Лекция 1 Западники и славянофилы: вопросы, ценности, проблемы

Вид материалаЛекция

Содержание


Со славянофилами
Подобный материал:
1   2   3   4   5   6
Подобно Чаадаеву, Герцен приходит к парадоксальному выводу о том, что отсталость, патриархальность России, отсутствие в русском народе развитого личного начала, его готовность подчиниться внешней силе — это не только прискорбная особенность русской жизни, но и ее великое преимущество перед Западом. Прежде чем на Западе была выработана теория социализма, развитие буржуазных отношений и форм жизни привело к тому, что ныне западному европейцу много труднее, чем русскому крестьянину (с его опытом общинного землепользования), реализовать эту теорию на практике; русский мужик ближе к социализму, чем сознательно проповедующий социалистические идеи, но проникнутый «мещанским духом» ремесленник, рабочий или фермер где-нибудь во Франции, Англии или Германии. Русский интеллигент-социалист, чье сознание находится на уровне передовых идей XIX-го века, может, полагал Герцен, взять инициативу революционного почина на себя и осуществить социалистический идеал быстрее, чем это сделает Запад.

**СПИСОК ДАННЫХ**:
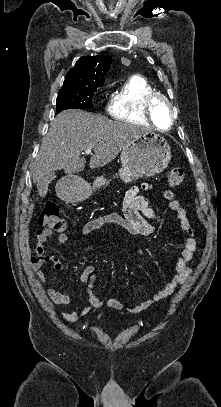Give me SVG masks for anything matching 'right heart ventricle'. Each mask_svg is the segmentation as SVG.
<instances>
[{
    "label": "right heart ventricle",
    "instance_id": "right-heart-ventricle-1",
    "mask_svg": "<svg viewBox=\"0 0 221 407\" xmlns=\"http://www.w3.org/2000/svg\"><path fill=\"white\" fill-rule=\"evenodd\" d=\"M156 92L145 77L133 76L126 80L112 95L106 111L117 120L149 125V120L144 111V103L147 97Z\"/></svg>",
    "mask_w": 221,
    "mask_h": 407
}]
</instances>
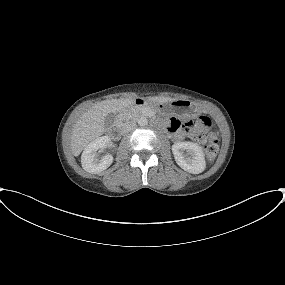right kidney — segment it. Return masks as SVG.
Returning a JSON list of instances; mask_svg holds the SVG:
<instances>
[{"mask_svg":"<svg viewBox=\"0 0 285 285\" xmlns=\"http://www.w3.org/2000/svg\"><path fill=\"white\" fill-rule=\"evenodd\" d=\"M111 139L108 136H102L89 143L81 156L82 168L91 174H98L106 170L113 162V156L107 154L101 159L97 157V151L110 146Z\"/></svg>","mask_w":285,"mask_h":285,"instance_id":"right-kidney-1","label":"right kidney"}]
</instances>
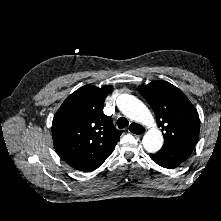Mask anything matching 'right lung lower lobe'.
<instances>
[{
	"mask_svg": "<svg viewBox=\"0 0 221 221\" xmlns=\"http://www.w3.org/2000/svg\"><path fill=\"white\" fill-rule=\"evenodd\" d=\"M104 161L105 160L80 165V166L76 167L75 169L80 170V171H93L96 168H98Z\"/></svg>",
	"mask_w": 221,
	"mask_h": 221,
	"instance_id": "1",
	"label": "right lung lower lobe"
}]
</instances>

--

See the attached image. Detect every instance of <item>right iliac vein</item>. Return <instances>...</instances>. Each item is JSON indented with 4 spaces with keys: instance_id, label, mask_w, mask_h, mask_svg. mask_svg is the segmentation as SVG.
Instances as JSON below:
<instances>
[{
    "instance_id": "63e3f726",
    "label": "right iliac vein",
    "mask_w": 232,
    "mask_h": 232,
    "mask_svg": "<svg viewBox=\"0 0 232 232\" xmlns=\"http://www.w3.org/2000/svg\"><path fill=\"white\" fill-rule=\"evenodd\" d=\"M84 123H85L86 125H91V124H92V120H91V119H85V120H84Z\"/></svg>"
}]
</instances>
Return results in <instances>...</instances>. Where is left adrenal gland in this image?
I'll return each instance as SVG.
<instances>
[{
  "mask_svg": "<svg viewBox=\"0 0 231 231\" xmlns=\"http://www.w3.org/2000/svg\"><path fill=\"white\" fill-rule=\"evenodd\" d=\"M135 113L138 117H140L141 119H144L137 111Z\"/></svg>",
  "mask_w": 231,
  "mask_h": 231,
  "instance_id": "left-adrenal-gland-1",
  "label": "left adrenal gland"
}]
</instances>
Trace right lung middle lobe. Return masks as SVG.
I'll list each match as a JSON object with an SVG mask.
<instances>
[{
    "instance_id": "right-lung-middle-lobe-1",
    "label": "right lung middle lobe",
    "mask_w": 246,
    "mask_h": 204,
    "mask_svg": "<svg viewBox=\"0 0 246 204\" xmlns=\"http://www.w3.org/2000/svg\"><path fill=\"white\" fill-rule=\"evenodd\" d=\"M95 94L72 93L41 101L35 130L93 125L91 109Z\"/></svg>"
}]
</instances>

--

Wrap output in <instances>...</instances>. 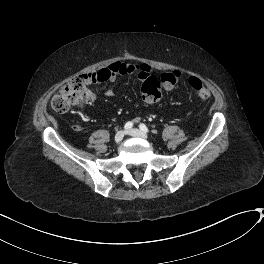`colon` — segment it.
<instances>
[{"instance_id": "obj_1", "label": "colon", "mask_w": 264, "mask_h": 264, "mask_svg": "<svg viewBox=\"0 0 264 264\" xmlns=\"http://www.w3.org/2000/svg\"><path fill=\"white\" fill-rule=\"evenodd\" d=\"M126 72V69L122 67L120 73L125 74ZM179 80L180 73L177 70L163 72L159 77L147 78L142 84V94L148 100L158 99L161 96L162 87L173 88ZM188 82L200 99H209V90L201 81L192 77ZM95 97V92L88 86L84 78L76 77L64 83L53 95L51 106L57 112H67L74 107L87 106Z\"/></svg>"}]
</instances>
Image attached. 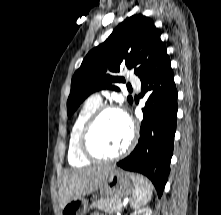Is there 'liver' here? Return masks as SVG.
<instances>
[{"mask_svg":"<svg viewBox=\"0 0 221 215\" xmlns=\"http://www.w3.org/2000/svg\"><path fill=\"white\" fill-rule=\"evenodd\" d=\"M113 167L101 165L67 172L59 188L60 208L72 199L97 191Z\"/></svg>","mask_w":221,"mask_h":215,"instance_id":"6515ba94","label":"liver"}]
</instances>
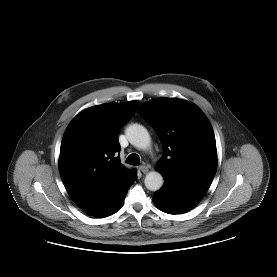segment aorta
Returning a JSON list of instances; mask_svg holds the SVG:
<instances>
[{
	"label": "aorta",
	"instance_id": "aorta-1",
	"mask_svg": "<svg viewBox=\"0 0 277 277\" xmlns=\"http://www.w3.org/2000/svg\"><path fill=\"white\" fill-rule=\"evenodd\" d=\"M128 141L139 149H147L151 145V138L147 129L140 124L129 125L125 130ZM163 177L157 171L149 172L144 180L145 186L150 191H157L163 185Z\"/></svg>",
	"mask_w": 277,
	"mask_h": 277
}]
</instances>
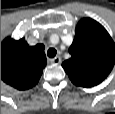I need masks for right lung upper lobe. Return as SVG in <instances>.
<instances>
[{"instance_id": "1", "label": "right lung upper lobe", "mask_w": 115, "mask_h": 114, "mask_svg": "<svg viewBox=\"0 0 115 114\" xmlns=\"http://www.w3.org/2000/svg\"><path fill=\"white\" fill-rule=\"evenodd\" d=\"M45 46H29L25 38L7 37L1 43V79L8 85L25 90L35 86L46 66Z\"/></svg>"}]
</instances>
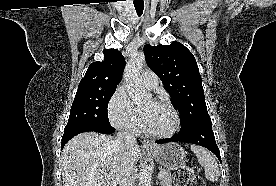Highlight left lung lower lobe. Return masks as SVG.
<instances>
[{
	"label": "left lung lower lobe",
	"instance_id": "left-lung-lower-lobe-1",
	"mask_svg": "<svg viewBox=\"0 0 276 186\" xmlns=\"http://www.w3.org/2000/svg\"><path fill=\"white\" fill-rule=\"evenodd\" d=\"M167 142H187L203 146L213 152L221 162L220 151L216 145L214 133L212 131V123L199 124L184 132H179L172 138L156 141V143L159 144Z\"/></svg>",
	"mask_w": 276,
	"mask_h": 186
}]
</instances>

**РАБОЧЕЕ ЗАДАНИЕ**: Продолжите, пожалуйста, отрывок лекции о взглядах Герцена на Россию и социализм, начав сразу после его последнего предложения.

**ПИСЬМЕННЫЙ ОТВЕТ**:
Сравним позицию Герцена с позицией Чаадаева. Если заменить социалистическую идею на идею построения «Царствия Божия», а вместо прогрессивной русской интеллигенции говорить о людях, захваченных идеей социального христианства, то мы получим удивительное структурное сходство мысли Герцена с мыслью Чаадаева: Россия есть Другое Западу (на Западе — развитие, движение, идейная борьба, в России же — мертвенный застой и неподвижность), но вместе с тем Истина в России сохраняется в своей первозданной чистоте (у Чаадаева — это христианская истина о грядущем «Царствии Божием», у Герцена секуляризованный вариант этой истины: социалистическое по своему характеру отношение к земле, которая для русского крестьянина не чья-то, а «Божья» и должна находиться в общем пользовании у тех, кто работает на ней). Хранение народом в неотрефлексированной, полубессознательной форме социальной правды (в форме веры в «Царство не от мира сего» или в представлении о том, что земля должна принадлежать «всем») создает весьма благоприятную почву для перенесения в Россию социальных идей Запада, будь то идея социализма или идея социального христианства. А активность и критическое отношение к буржуазному Западу «русских европейцев», проникшихся общечеловеческим идеалом, делает решение социального вопроса в России более реальным и более близким, чем в Европе, и ставит Россию в своего рода мессианскую позицию по отношению к своим учителям-европейцам.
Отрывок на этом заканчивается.